Camminavo lenta e la fioca luce della candela riusciva a malapena ad illuminare l’ambiente. La cera scivolava rapida sulle mie nocche. Dietro di me c’era qualcosa, lo sapevo, ma non mi voltai mai. Sentivo il suo fiato sul mio collo. Cercavo di andare più veloce. Di sfuggire a quella COSA. Non voltarti, NON VOLTARTI mi ripetevo. Il mio respiro si fece sentire. La luce della candela cominciò a tremare. La cera cadeva a goccioloni. I miei passi rimbombavano nella casa. Correvo. Stavo corredo. La cera bruciava sulla mia mano. Iniziai ad ansimare e sentivo qualcuno, qualcosa che mi seguiva. Corri! Quello era il mio unico pensiero. Bruciava. Corri, CORRI! La candela tremava. Tremava. TREMAVA. Si spense.

Respiravo lentamente ed ero di pietra. La candela fece cadere la sua ultima goccia. 

Sentii il dondolare di una sedia. Si levò nell’aria odore di carne morta. Il legno marcio strofinava lento sul pavimento. Mi fece gelare il sangue nelle vene. Mi girai molto, molto lentamente. Dopo averla vista, mi cadde la candela...

Nella penombra, in una pozza di sangue, si dondolava il cadavere di una donna. Aveva la testa china. Le sue mani erano scheletriche. Aveva un vestito logoro che gocciolava, alzò la testa con uno scrocchio. Quello che vidi non lo dimenticherò mai.

Mi risvegliai per l’ennesima volta in quella camera, intrappolata nel tempo. Non sapevo cosa fare, dove andare. Cosa mi stava succedendo? Mi strinsi forte fra le mie braccia poi sentii un dolore acuto ai gomiti: sanguinavano, i miei gomiti perdevano tanto sangue da riuscire a vedere l’osso. Mi distesi nel letto e fissai il soffitto sospirando. Qualcosa mi afferrò in quell’attimo alla caviglia e mi trascinò sotto il letto. Cercai di liberarmi, di sfuggire da quel mostro. Ma non ci riuscii. 

Mi ritrovai in una stanza vuota a parte qualcosa.

Impiccato.

Quel corpo era appeso inerte, sembrava una bambola di pezza, i suoi arti erano ricoperti di sangue. I suoi occhi, cuciti da fili logori, si aprirono con un suono di carne spezzata. Mi fissava. 
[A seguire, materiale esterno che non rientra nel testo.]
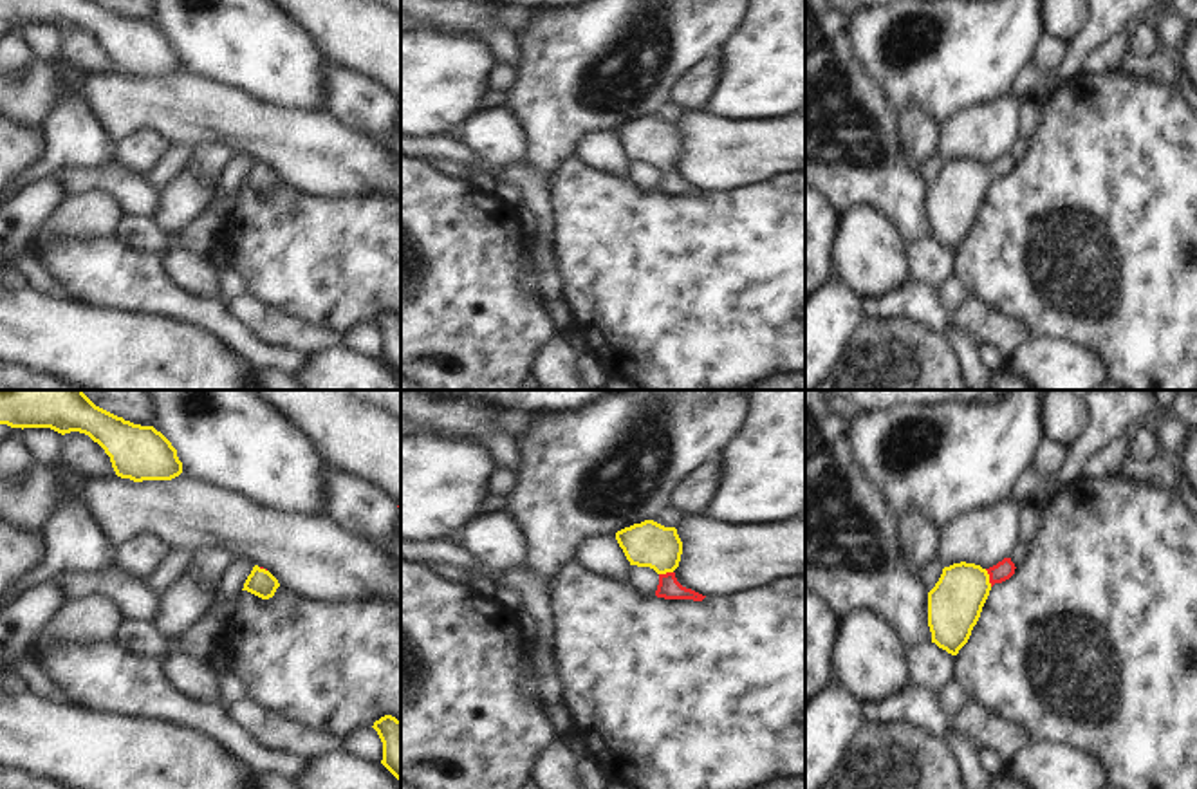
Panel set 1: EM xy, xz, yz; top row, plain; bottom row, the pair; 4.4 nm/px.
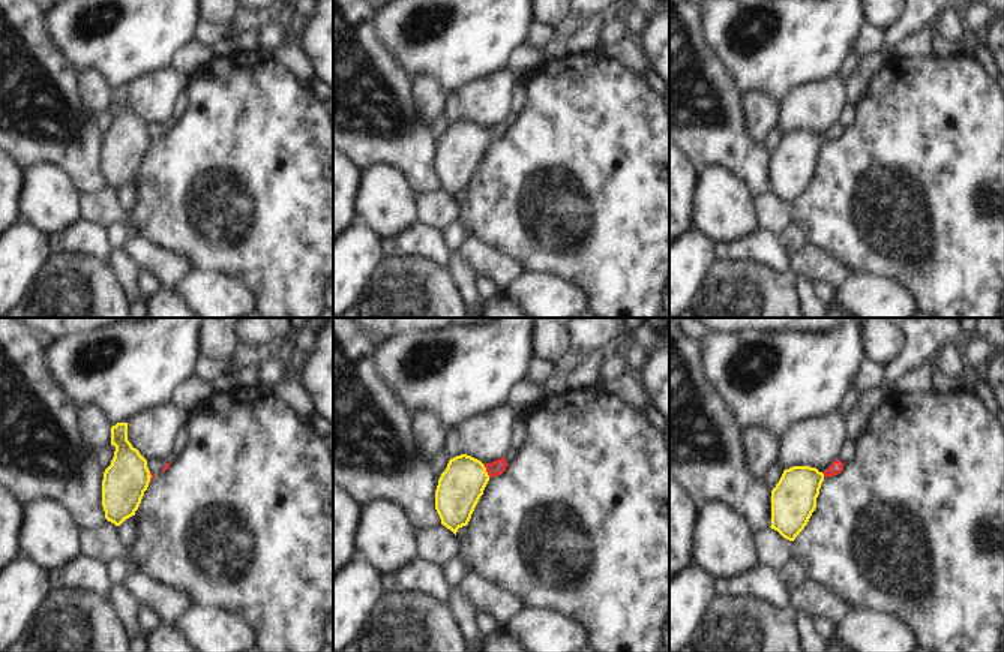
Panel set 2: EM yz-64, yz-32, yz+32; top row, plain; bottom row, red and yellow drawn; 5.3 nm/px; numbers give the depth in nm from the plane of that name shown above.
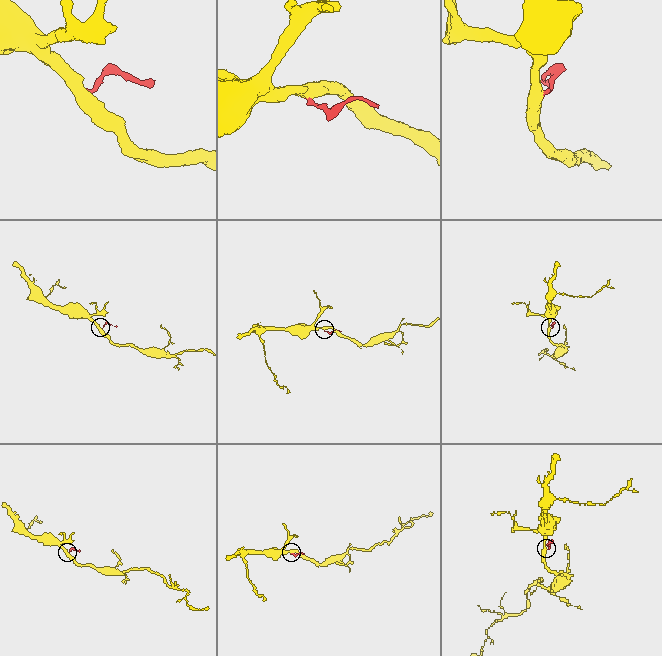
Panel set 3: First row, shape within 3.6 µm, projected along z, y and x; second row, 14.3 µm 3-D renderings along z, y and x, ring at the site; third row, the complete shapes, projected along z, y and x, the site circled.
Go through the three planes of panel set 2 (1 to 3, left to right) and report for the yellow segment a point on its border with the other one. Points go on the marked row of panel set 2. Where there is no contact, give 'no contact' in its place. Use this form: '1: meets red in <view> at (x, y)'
1: meets red in yz-64 at (150, 478)
2: meets red in yz-32 at (486, 471)
3: meets red in yz+32 at (823, 472)

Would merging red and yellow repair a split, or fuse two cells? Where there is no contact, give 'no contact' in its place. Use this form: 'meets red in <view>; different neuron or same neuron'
meets red in yz; same neuron

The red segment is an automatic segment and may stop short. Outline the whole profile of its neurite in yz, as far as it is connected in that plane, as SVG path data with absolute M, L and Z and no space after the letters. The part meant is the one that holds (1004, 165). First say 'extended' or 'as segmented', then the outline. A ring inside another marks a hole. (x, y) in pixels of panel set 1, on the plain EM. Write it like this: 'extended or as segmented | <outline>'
extended | M1011 153L989 164L966 157L944 162L939 177L928 188L932 238L957 251L968 238L991 182L1009 175L1015 164Z

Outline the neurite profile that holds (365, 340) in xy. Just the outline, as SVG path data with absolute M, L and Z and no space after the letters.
M374 323L359 325L343 332L341 347L374 359L381 359L383 356L383 338Z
“Perché?” mi chiese con una voce fioca.

“Perché l’hai fatto? Perché mi hai impiccato?”

Ero gelida e continuavo a sanguinare. Cosa stava dicendo quel corpo? Io non avevo ucciso mia nonna. No. Non era possibile. No. 

“Nonna”

Mi sono appena svegliata. Questo incubo mi tormenta tutte le notti. Tutte le notti mi taglio i gomiti. Tutte le notti lo scrosciare della sedia a dondolo mi perseguita. Ed ora sono qui, a raccontarvi questa storia, dalla mia camera imbottita del manicomio.